Does anyone have any advice for fishing holmes creek in the vernon area? I seen plenty of sucker, mullet, bass, bream, jack, shellcracker. That place is loaded with big sucker. I'm new to fishing holmes creek so any advice would be greatly appreciated.


----------



## kevin32435

Right now_ would say fish slow and deep the water in the creek is very clear now and the fish will be spooky light line and lead would be a good idea to there are some big fish in the creek I haven't learned it completley myself I fish on the other side of the Choctawhatchee river but go over there some beautiful place._


----------



## FishWalton

I think Kevin has it about right for Holmes Creek. The same could easily be applied in other waters. Also, if you can stand dealing with break-offs go to 4 and 6 pound line. I have been using this weight but will need to change to 10 or 12 when I know where I'm fishing there is good possibilit of hang-up. 
A good counter attack to break=offs is to carry a half dozens poles rigged. When you get a break-off just grab another pole and keep on going.
In Texas when I was there in April many use 4 and 6 pound line.
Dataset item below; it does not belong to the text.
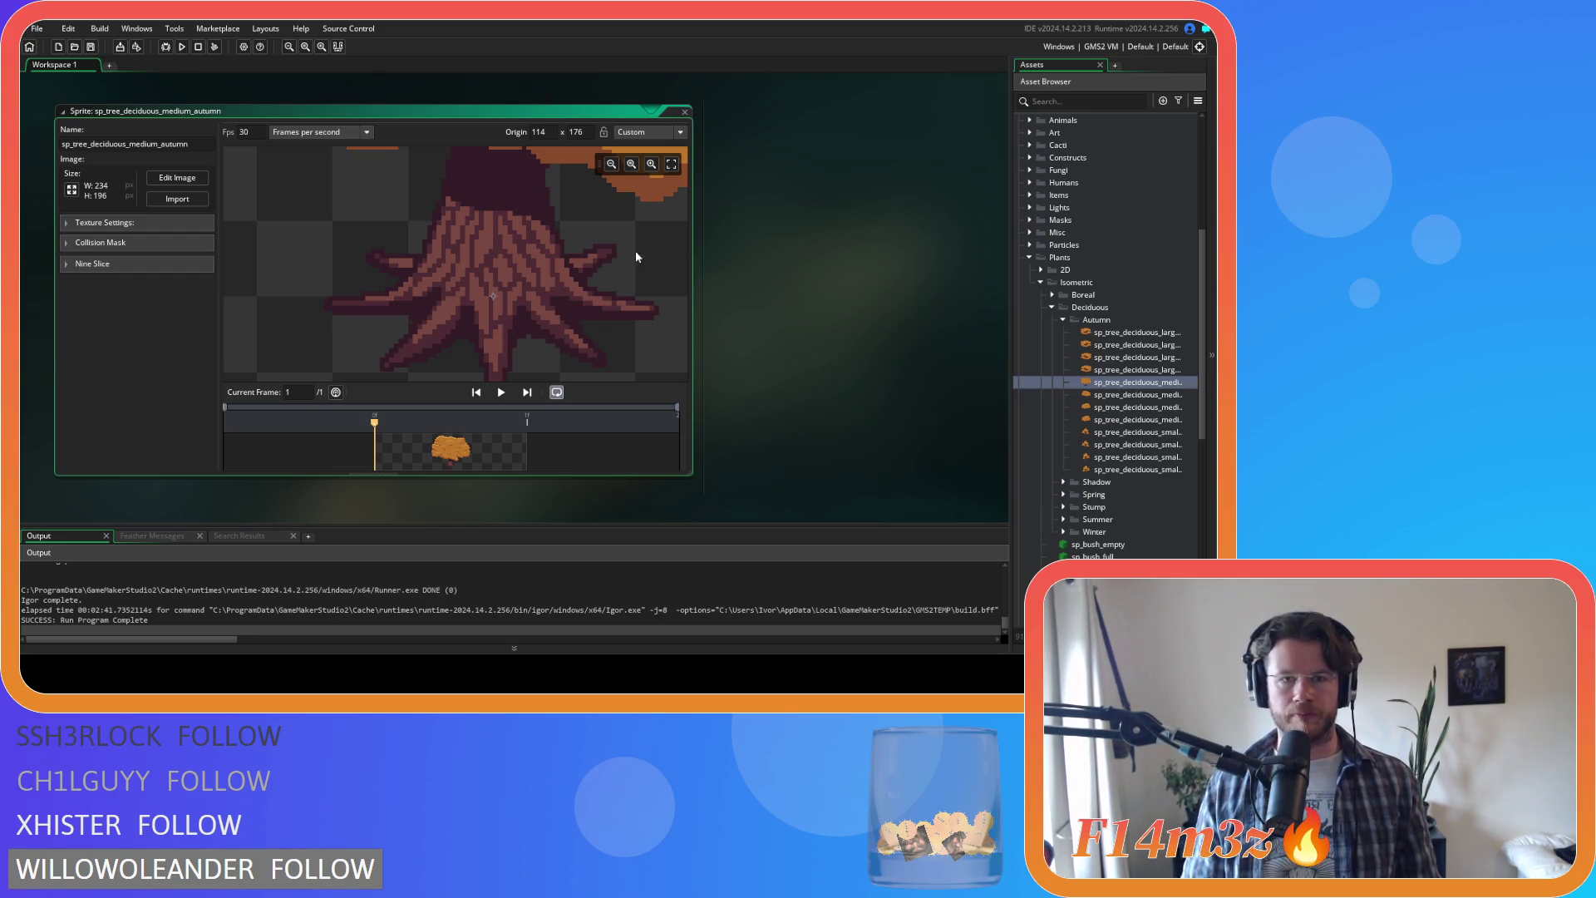
pyautogui.scroll(-5, 567, 256)
pyautogui.scroll(6, 565, 257)
pyautogui.click(673, 166)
This is due to all the clear water they have.


----------



## CatHunter

i need some of them suckers my self


----------



## FishWalton

Cathunter: You use bait so large it's big enough to eat...... LOL


----------



## woodsmaster742

North of vernon tyler there is some deep eddys. like 15 foot deep, the bream there like big earthworms. me and cabbage caught some huge shellcracker with big earthworms. and man are those fish good eatin.


----------



## skiff89_jr

Yeah me, devin, and timmy found those and fished them a little bit, but all they wanted to do the whole time was swim. :no: I'm going back in a couple of weeks on the kayak and maybe then i'll have better luck.


----------